I read this as colloquial English for "around" or "approximately". Not setting a...

rcoveson · on June 13, 2023

But you also read it as referring to ZWJ sequences? So the author has picked a number that is actually below average and they've worded it as up to...?

Saying a ZWJ sequence can be "up to 5 bytes" is like saying "the current generation of Intel processors run at clock speeds of up to 2 GHz".

If they were referring to ZWJ sequences (I don't think they were; I think they were just misremembering the maximum encoded length of a codepoint) and they had said "up to 35 bytes", then I might agree with you. It's still not technically accurate, but it's a reasonable colloquial usage, like saying "human males can grow up to seven feet tall".

WorldMaker · on June 13, 2023

I think you are trying to read something that wasn't meant to be technical documentation as if it was trying to be exact technical specifications. I'm not the original author, so I don't have reason to litigate this any further, and I'm not sure what you are arguing about at this point.

rcoveson · on June 13, 2023

You've now replied to me up to 2 times.

z3t4 · on June 14, 2023

Sorry I meant codepoint/characters, but it would not suprise me if there existed an encoding or language where my wording would be technically correct, but I do not know of any such encoding. I also did not know that there exist more then 5 combinations in Unicode, but I'm not supprised and my implementation is probably buggy. But I do challange you to test how well your favourite editor (terminal emulator cough) handles Unicode emojis.

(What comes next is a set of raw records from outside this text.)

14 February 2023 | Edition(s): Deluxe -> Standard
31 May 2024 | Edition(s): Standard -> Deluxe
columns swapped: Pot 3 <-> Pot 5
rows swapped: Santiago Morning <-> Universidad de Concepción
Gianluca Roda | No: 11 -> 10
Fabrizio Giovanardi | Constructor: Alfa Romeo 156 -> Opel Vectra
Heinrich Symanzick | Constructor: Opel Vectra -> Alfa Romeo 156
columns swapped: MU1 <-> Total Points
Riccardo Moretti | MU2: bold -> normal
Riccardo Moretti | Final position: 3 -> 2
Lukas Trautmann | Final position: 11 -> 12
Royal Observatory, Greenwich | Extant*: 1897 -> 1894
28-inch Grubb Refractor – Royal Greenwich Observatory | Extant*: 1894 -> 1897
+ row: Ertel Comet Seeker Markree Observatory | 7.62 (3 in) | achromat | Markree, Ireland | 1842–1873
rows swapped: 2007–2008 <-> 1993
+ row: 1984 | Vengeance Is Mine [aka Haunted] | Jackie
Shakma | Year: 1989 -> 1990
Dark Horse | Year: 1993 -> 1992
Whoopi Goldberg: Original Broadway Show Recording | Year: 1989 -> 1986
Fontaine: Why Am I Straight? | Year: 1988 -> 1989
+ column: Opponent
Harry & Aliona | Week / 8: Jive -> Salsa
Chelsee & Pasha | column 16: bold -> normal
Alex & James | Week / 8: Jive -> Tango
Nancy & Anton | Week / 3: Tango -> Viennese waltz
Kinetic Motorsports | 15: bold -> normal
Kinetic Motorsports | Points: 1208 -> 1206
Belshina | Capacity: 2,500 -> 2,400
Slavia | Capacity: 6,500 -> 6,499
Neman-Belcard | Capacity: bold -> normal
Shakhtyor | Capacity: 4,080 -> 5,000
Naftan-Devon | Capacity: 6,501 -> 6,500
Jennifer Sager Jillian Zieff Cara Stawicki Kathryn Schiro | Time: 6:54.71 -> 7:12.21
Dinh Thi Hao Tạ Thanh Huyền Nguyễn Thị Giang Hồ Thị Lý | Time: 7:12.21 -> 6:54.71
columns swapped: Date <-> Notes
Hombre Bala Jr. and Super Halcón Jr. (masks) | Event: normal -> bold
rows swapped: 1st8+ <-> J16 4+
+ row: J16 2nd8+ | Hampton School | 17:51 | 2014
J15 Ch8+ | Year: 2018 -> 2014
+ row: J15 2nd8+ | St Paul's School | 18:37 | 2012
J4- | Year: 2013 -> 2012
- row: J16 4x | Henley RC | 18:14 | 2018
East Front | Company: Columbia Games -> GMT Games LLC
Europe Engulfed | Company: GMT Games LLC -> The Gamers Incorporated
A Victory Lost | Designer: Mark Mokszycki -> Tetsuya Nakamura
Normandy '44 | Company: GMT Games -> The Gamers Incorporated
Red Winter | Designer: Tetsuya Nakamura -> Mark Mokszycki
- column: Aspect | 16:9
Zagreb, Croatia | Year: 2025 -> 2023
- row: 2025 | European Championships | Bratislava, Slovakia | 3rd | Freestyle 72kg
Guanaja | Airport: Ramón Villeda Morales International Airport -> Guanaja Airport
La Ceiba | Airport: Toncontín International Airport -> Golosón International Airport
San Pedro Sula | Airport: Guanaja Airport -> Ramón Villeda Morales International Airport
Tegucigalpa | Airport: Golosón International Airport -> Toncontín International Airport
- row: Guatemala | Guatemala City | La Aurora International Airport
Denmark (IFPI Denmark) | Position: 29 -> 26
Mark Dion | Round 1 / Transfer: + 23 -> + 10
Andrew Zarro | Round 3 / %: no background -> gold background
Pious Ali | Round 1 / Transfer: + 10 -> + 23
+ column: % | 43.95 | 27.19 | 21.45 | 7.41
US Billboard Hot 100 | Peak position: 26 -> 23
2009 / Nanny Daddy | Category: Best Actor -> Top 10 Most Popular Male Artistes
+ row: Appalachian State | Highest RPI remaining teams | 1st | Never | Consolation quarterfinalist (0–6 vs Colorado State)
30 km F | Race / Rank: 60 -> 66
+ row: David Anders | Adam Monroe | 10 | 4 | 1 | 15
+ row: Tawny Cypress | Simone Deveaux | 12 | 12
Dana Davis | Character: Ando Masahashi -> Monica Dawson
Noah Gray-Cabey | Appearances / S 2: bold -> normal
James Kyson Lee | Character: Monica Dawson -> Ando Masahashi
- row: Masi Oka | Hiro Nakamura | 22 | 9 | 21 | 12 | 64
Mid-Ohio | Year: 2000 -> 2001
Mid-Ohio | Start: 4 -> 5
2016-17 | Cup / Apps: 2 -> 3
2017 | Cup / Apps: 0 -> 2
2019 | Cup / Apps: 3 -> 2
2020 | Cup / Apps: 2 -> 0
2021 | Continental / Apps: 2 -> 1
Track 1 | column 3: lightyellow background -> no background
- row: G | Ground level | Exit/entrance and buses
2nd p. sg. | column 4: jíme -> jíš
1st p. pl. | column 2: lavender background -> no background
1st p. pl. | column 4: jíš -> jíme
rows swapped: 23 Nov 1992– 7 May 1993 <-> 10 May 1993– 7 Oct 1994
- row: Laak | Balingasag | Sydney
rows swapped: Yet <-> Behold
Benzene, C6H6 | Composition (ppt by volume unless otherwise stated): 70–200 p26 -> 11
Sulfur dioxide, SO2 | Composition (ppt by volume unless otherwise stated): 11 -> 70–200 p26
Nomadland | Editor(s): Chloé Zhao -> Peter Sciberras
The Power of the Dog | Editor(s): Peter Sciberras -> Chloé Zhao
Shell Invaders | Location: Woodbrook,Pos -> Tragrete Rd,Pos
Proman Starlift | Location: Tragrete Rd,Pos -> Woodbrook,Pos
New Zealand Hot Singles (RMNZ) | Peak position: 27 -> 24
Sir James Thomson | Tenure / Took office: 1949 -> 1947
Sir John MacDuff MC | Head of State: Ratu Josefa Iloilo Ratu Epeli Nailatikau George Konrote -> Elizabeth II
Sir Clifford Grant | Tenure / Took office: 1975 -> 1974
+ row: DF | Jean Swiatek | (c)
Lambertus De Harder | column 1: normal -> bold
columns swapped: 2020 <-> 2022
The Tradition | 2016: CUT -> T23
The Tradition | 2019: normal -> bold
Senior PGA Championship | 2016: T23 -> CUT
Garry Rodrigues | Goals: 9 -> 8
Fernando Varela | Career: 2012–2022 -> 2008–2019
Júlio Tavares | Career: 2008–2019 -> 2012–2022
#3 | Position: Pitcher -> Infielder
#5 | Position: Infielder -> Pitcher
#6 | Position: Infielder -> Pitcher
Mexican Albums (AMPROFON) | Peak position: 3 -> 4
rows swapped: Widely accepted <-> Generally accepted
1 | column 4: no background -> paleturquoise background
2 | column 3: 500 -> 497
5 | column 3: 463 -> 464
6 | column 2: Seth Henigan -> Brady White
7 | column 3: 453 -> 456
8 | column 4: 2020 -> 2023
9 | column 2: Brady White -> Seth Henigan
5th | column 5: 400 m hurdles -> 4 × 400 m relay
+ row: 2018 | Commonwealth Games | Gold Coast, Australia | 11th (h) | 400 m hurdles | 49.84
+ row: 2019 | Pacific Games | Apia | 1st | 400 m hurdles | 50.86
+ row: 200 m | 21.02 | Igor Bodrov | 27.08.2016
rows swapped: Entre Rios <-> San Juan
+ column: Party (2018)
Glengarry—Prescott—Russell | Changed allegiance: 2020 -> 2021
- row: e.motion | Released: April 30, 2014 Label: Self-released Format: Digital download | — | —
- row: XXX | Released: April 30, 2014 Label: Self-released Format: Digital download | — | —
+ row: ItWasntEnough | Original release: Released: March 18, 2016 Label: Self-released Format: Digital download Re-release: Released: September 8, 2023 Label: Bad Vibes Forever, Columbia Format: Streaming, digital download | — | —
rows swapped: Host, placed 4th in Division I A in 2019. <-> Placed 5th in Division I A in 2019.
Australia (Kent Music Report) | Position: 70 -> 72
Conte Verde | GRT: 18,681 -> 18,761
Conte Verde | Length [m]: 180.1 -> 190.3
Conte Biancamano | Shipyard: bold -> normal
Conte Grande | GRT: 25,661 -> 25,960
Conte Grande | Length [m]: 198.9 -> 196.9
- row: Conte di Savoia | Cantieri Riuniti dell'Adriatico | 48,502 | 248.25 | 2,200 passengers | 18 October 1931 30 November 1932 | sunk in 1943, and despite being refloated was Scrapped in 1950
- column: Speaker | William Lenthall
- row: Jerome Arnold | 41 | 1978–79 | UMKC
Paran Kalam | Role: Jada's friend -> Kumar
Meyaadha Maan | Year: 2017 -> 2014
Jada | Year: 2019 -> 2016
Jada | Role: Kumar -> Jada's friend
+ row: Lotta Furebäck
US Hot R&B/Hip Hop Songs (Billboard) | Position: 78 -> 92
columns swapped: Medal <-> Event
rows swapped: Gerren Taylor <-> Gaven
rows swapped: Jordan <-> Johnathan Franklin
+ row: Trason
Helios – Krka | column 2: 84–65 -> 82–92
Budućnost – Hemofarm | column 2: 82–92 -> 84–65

WorldMaker · on June 14, 2023

UTF-8's original specification included 5-byte and 6-byte encodings to cover the complete astral plane (31-bit code points), but later specifications have marked those "invalid" today due to the current 21-bit limit of UTF-16 and to align both specifications for now rather than fix the bugs in UTF-16 (or scratch UTF-16 altogether). In theory, UTF-8 can even extend beyond 6-byte encodings (and UTF-32 into 8-byte encodings and beyond) if the next plane (63-bit code points) or the one after that ever needed to open up. (No one expects that any time soon, of course. Today Unicode is nowhere close to in danger of filling 21-bits much less 31. That would be a massive shock and the compatibility headache would be terrible with UTF-16 breaking or today's software breaking that hard codes the assumption that UTF-8 should never go past 4-byte encodings.)

rcoveson · on June 14, 2023

If it wouldn't surprise you then I think you should recalibrate your feelings about how surprising Unicode encodings are. There aren't very many of them, they haven't changed in a very long time, and they don't deal with any of the stuff that makes Unicode very complicated (collation, combination characters, etc). They just encode 21-bit integers, albiet sometimes in a highly convoluted way for backwards-compatibility reasons (UTF-16). It's not the kind of thing that needs to be estimated, or where a layer of FUD is warranted (as it kind of is with combination characters). When talking of codepoints, it's just "up to 4 bytes", high confidence, nothing more to it.